[REQUIRED ACTIONS]
1. Answer these from the abstract on endoscopic reporting in ulcerative colitis:
(a) How many London sites supplied the endoscopy reports that were reviewed?
(b) Which two endoscopic activity scores do current guidelines recommend as treatment targets?
(c) What statistical method was used to compare groups?
2. Quote word for word the part of the abstract on endoscopic reporting in ulcerative colitis that begins at "Lower GI endoscopy reports" and stops after "to compare groups.".

[SUPPLIED PASSAGE]
*** Block opens ***

P225 Using a standardised reporting proforma is associated with improved endoscopic assessment in UC

R. KADER1, P. Middleton2, O. Ahmad1, R. Dart3, J. McGuire1, G. Sebepos-Rogers1, J. Segal2, E. Shakweh2, M. Samaan4, Gastro London Investigative Network for Trainees (GLINT)

1Department of Gastroenterology, University College London Hospitals NHS Foundation Trust, London, UK, 2Department of Gastroenterology, Imperial College Healthcare NHS Trust, London, UK, 3Department of Gastroenterology, Royal Free NHS Foundation Trust, London, UK, 4Department of Gastroenterology, Guy’s and St Thomas’ NHS Foundation Trust, London, UK


Repeated endoscopic assessments are an essential part of ulcerative colitis (UC) disease management and current guidelines recommend the use of an endoscopic activity score, either the endoscopic Mayo score or Ulcerative Colitis Endoscopic Index of Severity (UCEIS) as treatment targets. These indices have prognostic value, with endoscopic healing associated with favourable short- and long-term outcomes. This multi-centre study aimed to assess the frequency of using endoscopic disease activity scores in UC patients undergoing lower GI endoscopy.


Lower GI endoscopy reports from patients with UC were retrospectively reviewed from 7 sites in London between April and October 2018. Endoscopy reports were assessed based on the BRIDGe endoscopic reporting criteria including the use of Mayo or UCEIS score. The comparison was made between site factors (specialist IBD centres/non-specialist centres, use of reporting proforma), endoscopist speciality (gastroenterology, surgery or nurse endoscopist), level of training (consultant, registrar or nurse endoscopist) and interest in IBD. Chi-squared was used to compare groups.

*** Block closes ***

[EXTRACTED MATERIAL]
*** Block opens ***

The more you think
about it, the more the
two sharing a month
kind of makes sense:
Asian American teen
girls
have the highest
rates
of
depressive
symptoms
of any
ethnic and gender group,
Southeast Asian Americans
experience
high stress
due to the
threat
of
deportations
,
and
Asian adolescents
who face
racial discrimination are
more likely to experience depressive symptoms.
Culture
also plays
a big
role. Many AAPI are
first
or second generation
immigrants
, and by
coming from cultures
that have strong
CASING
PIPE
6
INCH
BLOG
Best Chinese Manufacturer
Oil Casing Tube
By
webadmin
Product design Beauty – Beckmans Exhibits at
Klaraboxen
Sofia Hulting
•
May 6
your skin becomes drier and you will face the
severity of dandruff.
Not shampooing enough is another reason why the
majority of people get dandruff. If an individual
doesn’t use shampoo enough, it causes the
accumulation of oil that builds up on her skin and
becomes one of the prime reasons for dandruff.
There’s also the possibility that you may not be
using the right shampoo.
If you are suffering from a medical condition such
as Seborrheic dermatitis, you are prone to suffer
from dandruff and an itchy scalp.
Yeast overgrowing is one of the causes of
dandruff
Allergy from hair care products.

*** Block closes ***

[PER-TASK ANSWERS]
1.
(a) 7 sites
(b) The endoscopic Mayo score and the Ulcerative Colitis Endoscopic Index of Severity (UCEIS)
(c) Chi-squared

2.
Lower GI endoscopy reports from patients with UC were retrospectively reviewed from 7 sites in London between April and October 2018. Endoscopy reports were assessed based on the BRIDGe endoscopic reporting criteria including the use of Mayo or UCEIS score. The comparison was made between site factors (specialist IBD centres/non-specialist centres, use of reporting proforma), endoscopist speciality (gastroenterology, surgery or nurse endoscopist), level of training (consultant, registrar or nurse endoscopist) and interest in IBD. Chi-squared was used to compare groups.